Oslo: Acordo de que nasce com validade vencida

1993 — Mediado pelos EUA, Arafat e Yitzhak Rabin (primeiro-ministro, israelense) assinam os acordos de Paz de Oslo (Noruega).

1994 — Yasser Arafat, Yitzhak Rabin e Shimon Peres (Ministro dos Negócios Estrangeiros de Israel) recebem juntos o prêmio Nobel da Paz.

1995 — Yitzhak Rabin é assassinado em uma praça pública de Tel Aviv por um extremista judeu israelense contrário ao acordo de paz assinado com os palestinos.

1996 — Arafat foi eleito presidente da Autoridade Palestina (AP), com 87% dos votos.

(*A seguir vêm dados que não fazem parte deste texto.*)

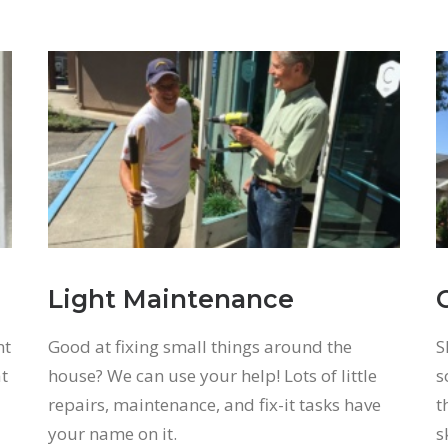
Light Maintenance
nt
Good at fixing small things around the
S
at
house? We can use your help! Lots of little
s
repairs, maintenance, and fix-it tasks have
t
your name on it.
s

Yasser Arafat, sem dúvida, é uma das figuras mais importantes – e polêmica, para alguns – do século XX e, bem provavelmente, será relembrado pelos séculos que virão.  Independente se vilão para uns e herói para outros, Arafat é o elo da corrente entre a Palestina e o Mundo. Por uma vida inteira Yasser Arafat perseguiu o sonho de libertação nacional, talvez até tenha morrido por este sonho que hoje é compartilhado por mais de 14 milhões de palestinos, 6 milhões deles refugiados por todo mundo, em incansável e irredutível confronto de um plano colonial que já dura mais de 73 anos.